Collection entries

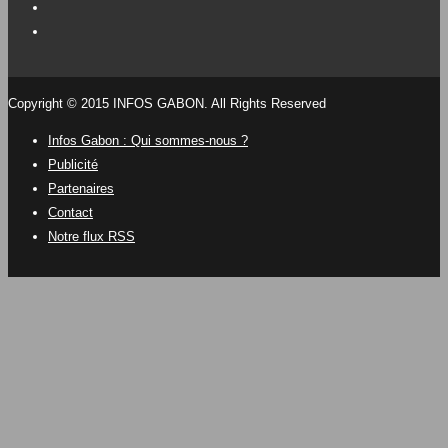
Copyright © 2015 INFOS GABON. All Rights Reserved
Infos Gabon : Qui sommes-nous ?
Publicité
Partenaires
Contact
Notre flux RSS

WHAT IS NEEDED:
Only the pictures are to be left out, and all of the data must otherwise be transcribed exactly.

OUTPUT OF THE EXERCISE:
Copyright © 2015 INFOS GABON. All Rights Reserved
Infos Gabon : Qui sommes-nous ?
Publicité
Partenaires
Contact
Notre flux RSS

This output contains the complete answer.